At the appeal hearing, Mr. Foisy argued the Arbitrator was supposed to deal only with the question of quantum of the IRB at the arbitration hearing, and that any decision disentitling the Appellant or suspending his right to an IRB could only be effective for a specified period until the Appellant produced the documents that had been requested under section 33 of the Schedule. Further, the documents in question were now available and could be considered in the calculation of an IRB.
Mr. Crljernica, the legal representative of Dominion, was present at the initial arbitration hearing and disagreed with Mr. Foisy’s statements. I find most of Mr. Foisy’s arguments amount to an attempt to re-argue the case before me, or to provide new evidence in the form of corporate documentation. The appeal is not an opportunity to re-argue a case; nor is it open to the Appellant to file any documentation in this manner.

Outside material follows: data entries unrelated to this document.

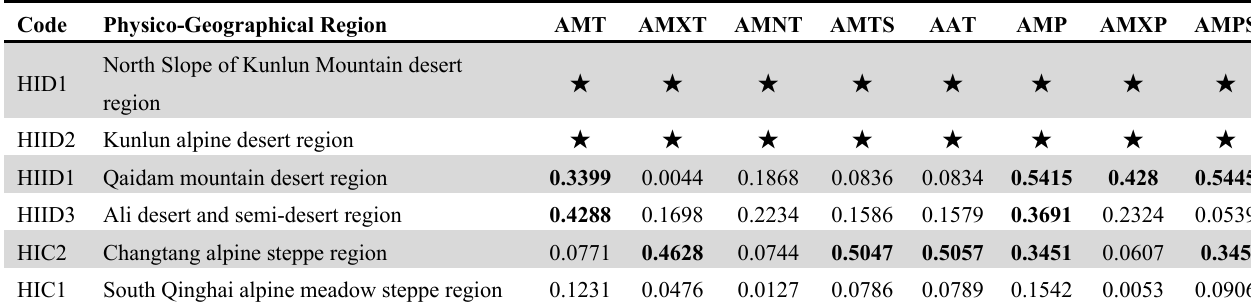
3. Correlation coefficients of MNDVI with climatic factors at the physico-geographical regions of the Tibetan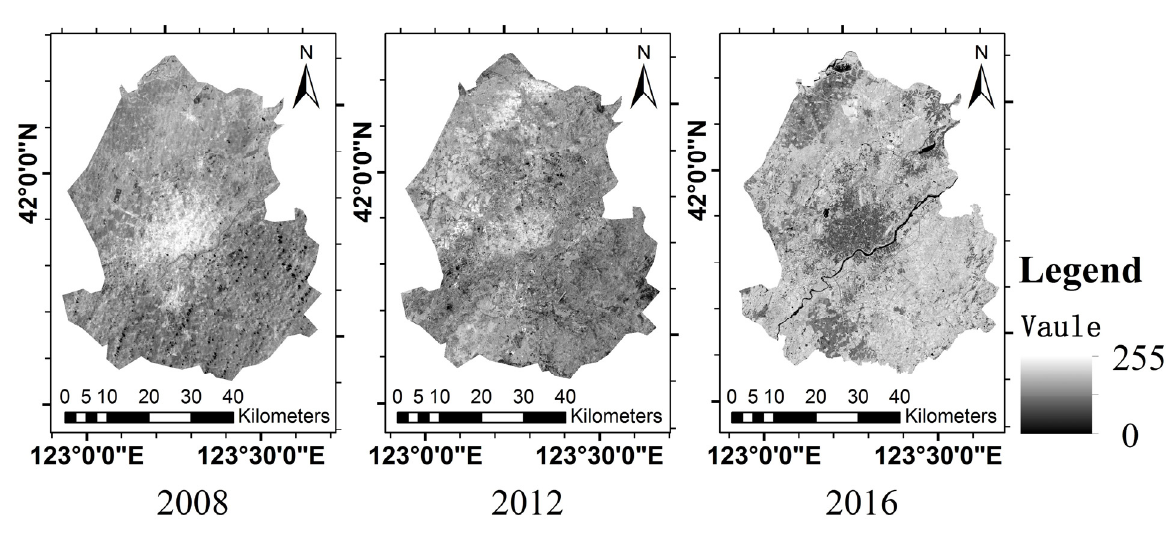
Figure 3. Shenyang NDISI index image.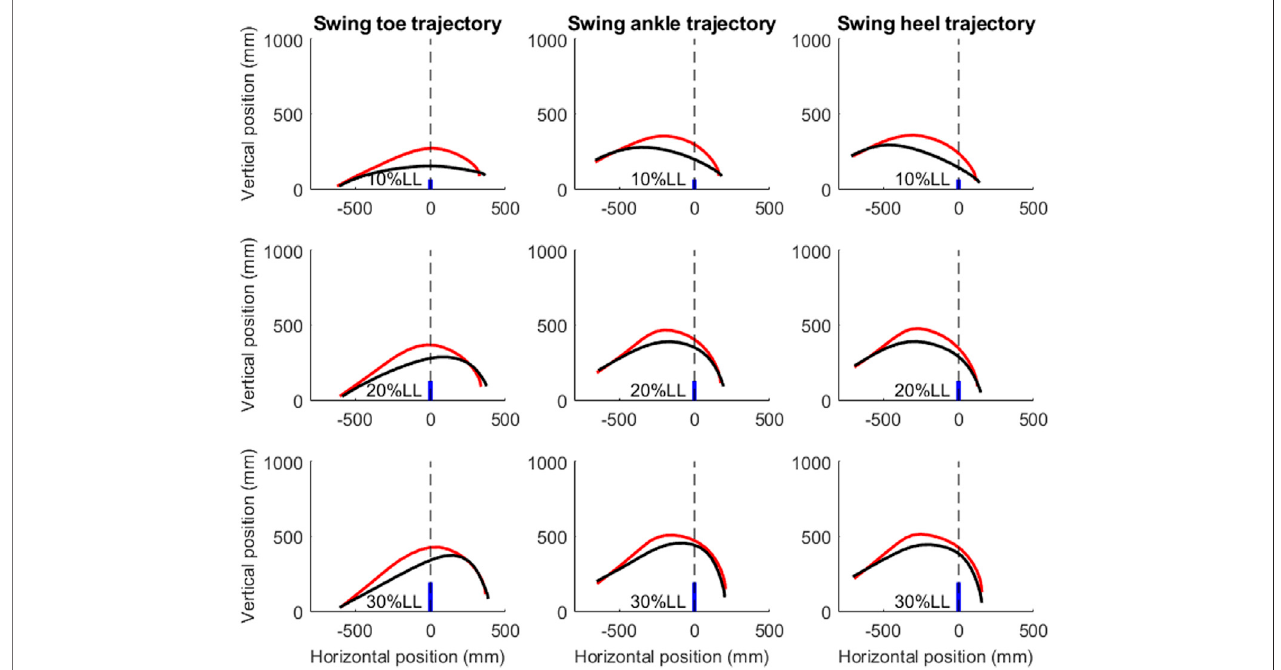
FIGURE 3 | Sagittal trajectories of the toe, ankle, toe, and heel of the leading swing limb of a typical subject for each of the TCC (red curves) and control (black curves) groups when crossing obstacles of 10, 20, and 30% of the subject ’ s leg length (LL) (solid blue lines).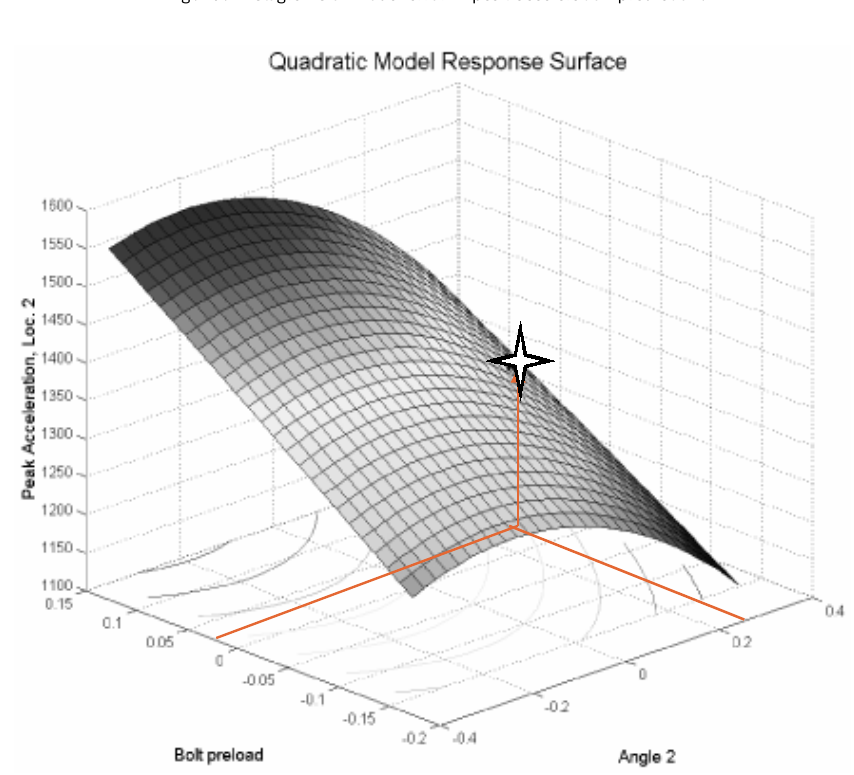
Fig. 11. Response surface of the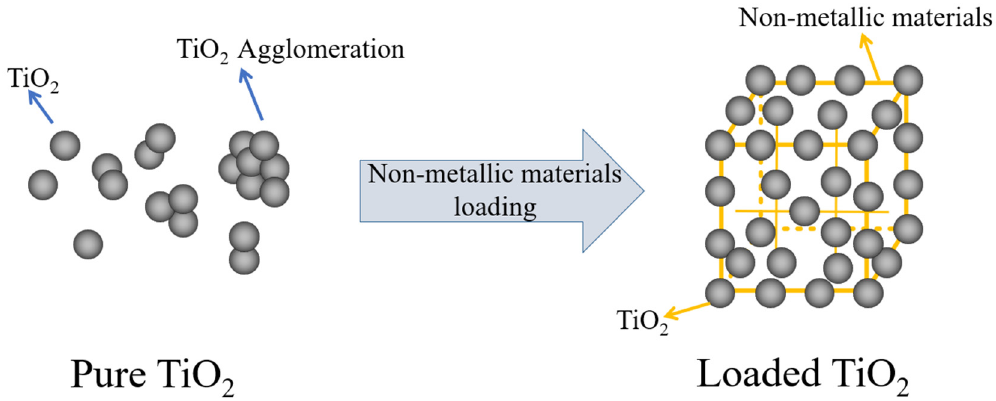
Figure 1. The schematic diagram of non-metallic materials loading TiO 2 .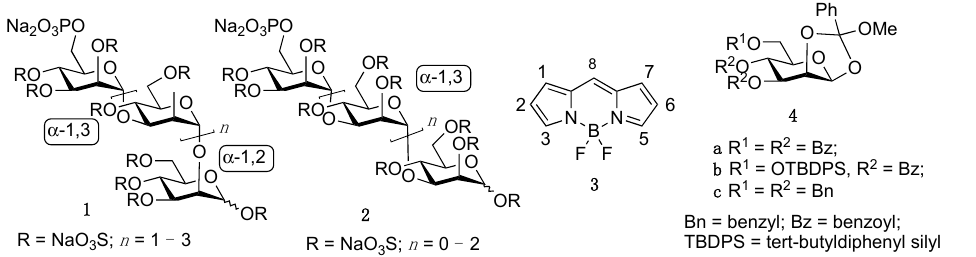
Figure 1. PI-88 ( 1 , 2 ), BODIPY ( 3 ), IUPAC numbering) and 1,2-methyl orthoester glycosyl donors ( 4 ) used in this study.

Based on the Arbitrator’s decision, it was clear the Arbitrator did seek to quantify the IRB at the hearing. For reasons already discussed, I find no error in how the Arbitrator weighed the evidence and testimony before him, and how he determined that he could not compute the Appellant’s income during the relevant period. Based on this determination, the Arbitrator found the Appellant was disentitled to an IRB. I find no error in the Arbitrator’s ruling.
IV. EXPENSES
If the parties are unable to agree about expenses of this appeal, an expense hearing may be arranged in accordance with Rule 79 of the Dispute Resolution Practice Code.
December 13, 2017
Edward Lee Director’s Delegate
Date
Footnotes
- The Statutory Accident Benefits Schedule — Effective September 1, 2010, Ontario Regulation 34/10, as amended.
- Grewal and AIG Commercial Insurance Company of Canada (FSCO P14-00032, August 13, 2015), at page 10
- The Appellant's number 8 submission is essentially identical to this one.